Copy the items below word for word, from the very first line through the line that contains "color correction: highlights a* 5.3, highlights", with that line included.

Stored records
------------------------------------------------------------------------
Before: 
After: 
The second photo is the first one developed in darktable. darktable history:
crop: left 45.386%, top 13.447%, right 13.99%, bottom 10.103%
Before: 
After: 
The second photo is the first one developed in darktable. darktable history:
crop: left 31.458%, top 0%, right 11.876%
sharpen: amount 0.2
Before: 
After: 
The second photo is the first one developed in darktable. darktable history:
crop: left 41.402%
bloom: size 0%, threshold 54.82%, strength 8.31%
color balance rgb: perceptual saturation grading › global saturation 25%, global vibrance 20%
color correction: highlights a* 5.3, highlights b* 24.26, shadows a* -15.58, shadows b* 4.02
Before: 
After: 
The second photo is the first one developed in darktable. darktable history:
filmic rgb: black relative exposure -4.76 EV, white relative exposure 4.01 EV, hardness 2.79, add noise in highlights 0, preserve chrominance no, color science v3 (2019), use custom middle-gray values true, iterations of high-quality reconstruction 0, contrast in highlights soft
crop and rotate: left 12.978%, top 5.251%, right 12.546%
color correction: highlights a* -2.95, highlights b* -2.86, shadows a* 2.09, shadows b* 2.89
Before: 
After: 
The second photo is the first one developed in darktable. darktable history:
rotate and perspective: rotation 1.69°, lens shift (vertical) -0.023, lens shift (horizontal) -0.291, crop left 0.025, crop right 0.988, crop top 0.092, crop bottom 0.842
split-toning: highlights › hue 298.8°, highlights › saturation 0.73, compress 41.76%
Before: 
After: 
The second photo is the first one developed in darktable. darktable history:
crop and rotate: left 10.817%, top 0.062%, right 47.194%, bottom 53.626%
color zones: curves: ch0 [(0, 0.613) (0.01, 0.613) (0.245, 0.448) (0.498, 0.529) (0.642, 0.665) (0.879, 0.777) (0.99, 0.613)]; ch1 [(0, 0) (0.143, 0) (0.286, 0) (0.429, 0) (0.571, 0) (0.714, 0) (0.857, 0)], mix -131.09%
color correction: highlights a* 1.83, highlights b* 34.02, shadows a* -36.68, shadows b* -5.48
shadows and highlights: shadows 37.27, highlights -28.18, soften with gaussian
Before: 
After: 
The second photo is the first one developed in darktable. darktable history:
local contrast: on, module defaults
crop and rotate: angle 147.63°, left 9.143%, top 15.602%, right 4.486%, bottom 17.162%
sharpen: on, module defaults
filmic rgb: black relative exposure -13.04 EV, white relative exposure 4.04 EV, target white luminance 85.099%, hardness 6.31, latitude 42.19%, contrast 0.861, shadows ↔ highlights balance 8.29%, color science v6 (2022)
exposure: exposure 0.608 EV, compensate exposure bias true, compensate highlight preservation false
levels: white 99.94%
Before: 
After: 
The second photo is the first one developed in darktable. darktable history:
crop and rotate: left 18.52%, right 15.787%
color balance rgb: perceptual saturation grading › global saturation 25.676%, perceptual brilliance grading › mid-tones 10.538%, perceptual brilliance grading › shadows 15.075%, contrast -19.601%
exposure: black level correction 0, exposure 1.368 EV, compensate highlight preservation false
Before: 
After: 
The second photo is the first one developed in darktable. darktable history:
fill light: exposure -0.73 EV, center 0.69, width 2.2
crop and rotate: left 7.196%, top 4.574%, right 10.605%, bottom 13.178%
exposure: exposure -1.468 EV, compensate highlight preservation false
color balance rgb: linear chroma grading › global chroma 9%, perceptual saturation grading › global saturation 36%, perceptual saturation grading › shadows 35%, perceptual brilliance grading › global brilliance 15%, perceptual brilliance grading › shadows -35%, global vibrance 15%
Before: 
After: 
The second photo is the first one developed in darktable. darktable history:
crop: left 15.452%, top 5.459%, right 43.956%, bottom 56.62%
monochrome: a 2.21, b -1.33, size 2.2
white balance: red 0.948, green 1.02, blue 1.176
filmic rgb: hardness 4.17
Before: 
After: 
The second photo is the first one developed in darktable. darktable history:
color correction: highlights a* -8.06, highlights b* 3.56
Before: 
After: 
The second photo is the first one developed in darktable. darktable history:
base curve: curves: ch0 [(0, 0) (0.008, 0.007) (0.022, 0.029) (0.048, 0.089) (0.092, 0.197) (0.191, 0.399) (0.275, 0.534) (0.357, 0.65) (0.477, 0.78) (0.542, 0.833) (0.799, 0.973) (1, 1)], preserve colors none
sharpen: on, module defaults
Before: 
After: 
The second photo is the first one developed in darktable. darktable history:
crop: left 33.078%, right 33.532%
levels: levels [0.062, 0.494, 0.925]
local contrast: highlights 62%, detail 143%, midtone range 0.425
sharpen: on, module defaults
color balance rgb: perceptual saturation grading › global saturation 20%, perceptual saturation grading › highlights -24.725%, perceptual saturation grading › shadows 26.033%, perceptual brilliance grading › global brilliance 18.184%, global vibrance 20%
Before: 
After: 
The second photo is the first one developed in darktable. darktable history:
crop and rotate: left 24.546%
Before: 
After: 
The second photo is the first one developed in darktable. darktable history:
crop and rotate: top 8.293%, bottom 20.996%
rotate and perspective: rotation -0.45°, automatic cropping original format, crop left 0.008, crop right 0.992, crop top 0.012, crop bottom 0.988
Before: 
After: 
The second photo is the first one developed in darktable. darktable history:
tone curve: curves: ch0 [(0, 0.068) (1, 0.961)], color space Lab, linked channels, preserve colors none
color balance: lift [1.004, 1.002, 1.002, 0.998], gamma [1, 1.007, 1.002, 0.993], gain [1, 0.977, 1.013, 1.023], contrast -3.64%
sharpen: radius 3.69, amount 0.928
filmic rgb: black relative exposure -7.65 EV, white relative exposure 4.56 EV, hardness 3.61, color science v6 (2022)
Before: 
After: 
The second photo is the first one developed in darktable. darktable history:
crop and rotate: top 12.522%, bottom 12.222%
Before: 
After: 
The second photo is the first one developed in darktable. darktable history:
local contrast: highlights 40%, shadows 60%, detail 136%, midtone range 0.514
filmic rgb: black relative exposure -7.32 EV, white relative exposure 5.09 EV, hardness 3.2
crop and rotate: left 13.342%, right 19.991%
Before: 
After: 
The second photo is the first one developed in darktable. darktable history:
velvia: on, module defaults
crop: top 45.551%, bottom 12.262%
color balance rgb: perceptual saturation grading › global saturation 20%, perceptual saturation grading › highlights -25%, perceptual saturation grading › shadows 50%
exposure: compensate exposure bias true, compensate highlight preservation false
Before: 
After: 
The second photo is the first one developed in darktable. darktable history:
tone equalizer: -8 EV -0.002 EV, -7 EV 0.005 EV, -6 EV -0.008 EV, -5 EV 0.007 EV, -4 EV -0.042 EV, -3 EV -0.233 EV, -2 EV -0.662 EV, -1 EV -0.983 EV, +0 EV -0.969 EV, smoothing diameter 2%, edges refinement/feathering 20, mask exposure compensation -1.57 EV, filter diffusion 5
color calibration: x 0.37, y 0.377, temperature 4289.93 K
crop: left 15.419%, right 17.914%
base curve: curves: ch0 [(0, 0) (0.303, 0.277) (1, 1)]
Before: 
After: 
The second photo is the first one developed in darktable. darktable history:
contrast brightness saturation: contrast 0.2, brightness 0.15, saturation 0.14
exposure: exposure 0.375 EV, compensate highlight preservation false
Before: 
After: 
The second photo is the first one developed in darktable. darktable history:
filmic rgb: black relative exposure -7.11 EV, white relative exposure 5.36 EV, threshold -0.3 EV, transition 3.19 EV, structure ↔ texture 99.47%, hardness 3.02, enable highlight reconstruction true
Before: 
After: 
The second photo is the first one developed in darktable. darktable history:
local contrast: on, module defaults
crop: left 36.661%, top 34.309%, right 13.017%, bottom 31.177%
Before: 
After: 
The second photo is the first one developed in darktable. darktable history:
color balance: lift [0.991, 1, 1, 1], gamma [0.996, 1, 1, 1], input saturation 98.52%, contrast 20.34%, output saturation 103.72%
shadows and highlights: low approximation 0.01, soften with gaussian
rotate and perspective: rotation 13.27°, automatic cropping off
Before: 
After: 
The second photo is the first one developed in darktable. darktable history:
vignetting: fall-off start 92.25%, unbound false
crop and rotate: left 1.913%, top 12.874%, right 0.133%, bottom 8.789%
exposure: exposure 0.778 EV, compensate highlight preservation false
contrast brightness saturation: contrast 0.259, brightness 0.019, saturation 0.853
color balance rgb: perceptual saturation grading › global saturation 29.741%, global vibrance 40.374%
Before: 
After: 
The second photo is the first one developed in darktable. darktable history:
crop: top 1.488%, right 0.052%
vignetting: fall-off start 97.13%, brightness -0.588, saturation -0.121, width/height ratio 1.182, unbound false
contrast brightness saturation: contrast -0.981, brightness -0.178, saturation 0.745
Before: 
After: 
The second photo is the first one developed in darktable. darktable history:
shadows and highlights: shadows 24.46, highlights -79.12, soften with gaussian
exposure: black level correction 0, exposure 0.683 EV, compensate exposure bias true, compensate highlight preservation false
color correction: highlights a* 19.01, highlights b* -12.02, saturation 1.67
------------------------------------------------------------------------
→ **Output of the task**:
Before: 
After: 
The second photo is the first one developed in darktable. darktable history:
crop: left 45.386%, top 13.447%, right 13.99%, bottom 10.103%
Before: 
After: 
The second photo is the first one developed in darktable. darktable history:
crop: left 31.458%, top 0%, right 11.876%
sharpen: amount 0.2
Before: 
After: 
The second photo is the first one developed in darktable. darktable history:
crop: left 41.402%
bloom: size 0%, threshold 54.82%, strength 8.31%
color balance rgb: perceptual saturation grading › global saturation 25%, global vibrance 20%
color correction: highlights a* 5.3, highlights b* 24.26, shadows a* -15.58, shadows b* 4.02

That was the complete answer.